*** Opening of Text excerpt ***

Sunita: The character arcs and the relationships are especially affected by the way time and distance work in these worlds. We know that John and Kyle/Kahlil are both attracted to and somehow bound to each other. And we know that there will be an HEA. But their storylines separate in the first installment, and the reader is never entirely sure how they will be brought back together. Each has to go on with his life in the absence of the other. And the way that passage between worlds can affect time means that when they do meet again, they may well be at different points in their lives.
Janine: Yes! The narrative moves both forward and back in time, and I love the way Ms. Hale gets at these characters from different points in their lives and in Basawar’s history, as well as different cultural perspectives. It allows her to explore and reveal both characters and setting from unexpected angles, and the twists in the plot come seemingly from nowhere, yet we then get to see how we got from point A to point B, knowing things the characters do not know.

*** Close of Text excerpt ***

Copy out the entire book discussion above without changing a word.

*** Opening of Source information ***

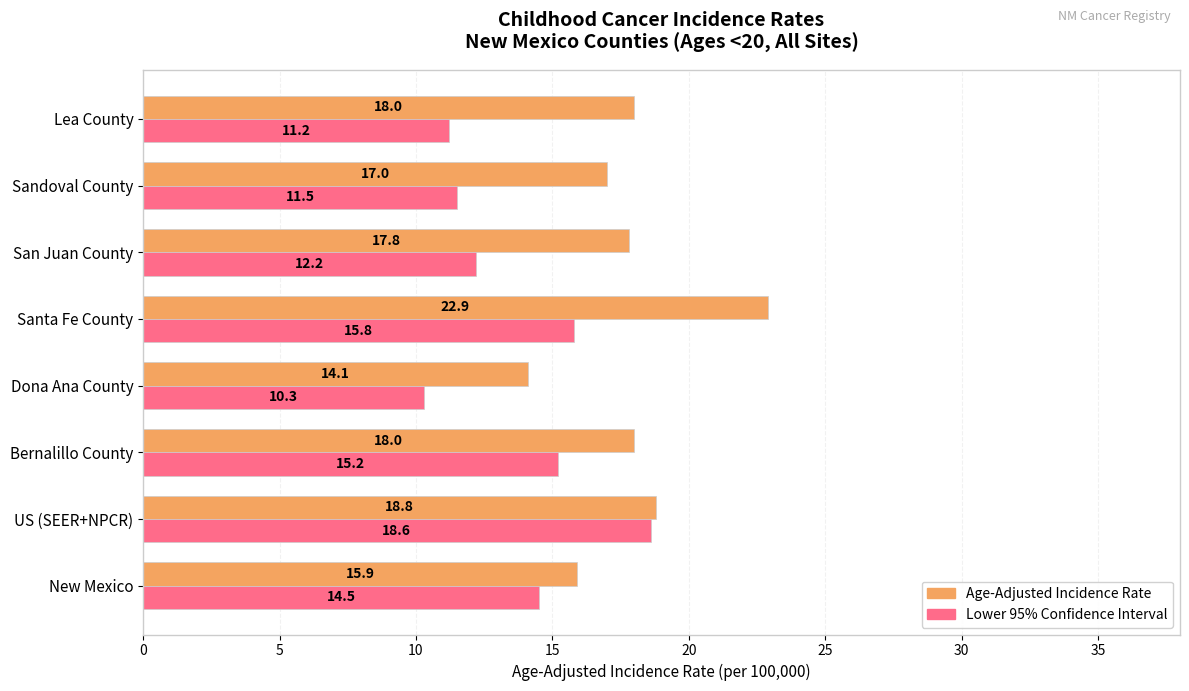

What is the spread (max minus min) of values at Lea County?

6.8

*** Close of Source information ***
*** Opening of Source information ***

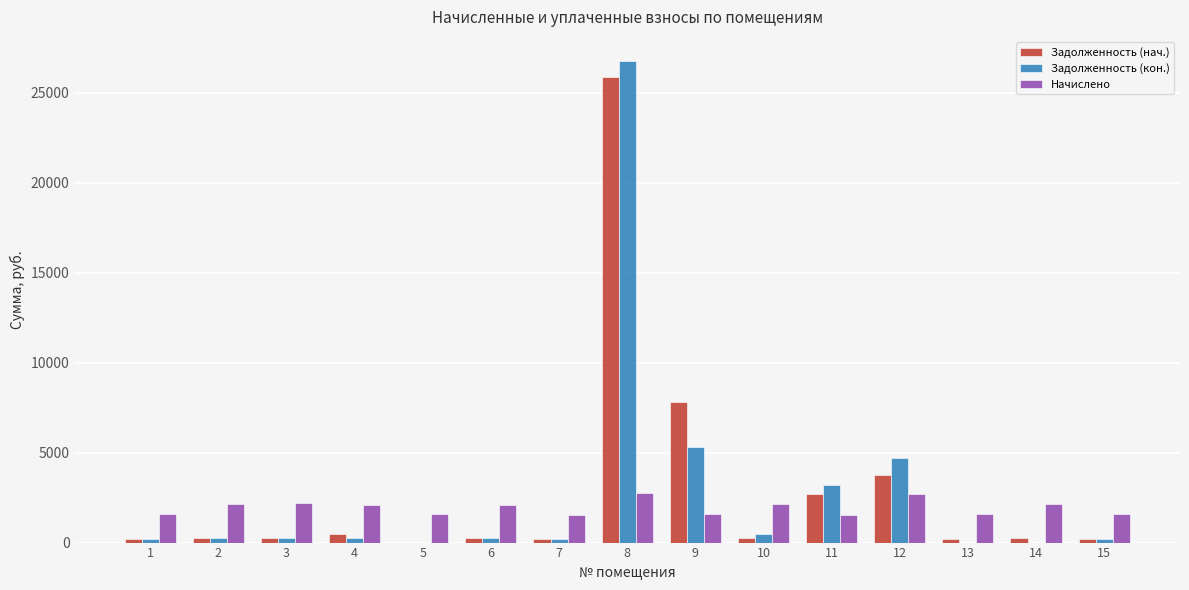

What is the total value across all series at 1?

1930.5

*** Close of Source information ***

** Response **
Sunita: The character arcs and the relationships are especially affected by the way time and distance work in these worlds. We know that John and Kyle/Kahlil are both attracted to and somehow bound to each other. And we know that there will be an HEA. But their storylines separate in the first installment, and the reader is never entirely sure how they will be brought back together. Each has to go on with his life in the absence of the other. And the way that passage between worlds can affect time means that when they do meet again, they may well be at different points in their lives.
Janine: Yes! The narrative moves both forward and back in time, and I love the way Ms. Hale gets at these characters from different points in their lives and in Basawar’s history, as well as different cultural perspectives. It allows her to explore and reveal both characters and setting from unexpected angles, and the twists in the plot come seemingly from nowhere, yet we then get to see how we got from point A to point B, knowing things the characters do not know.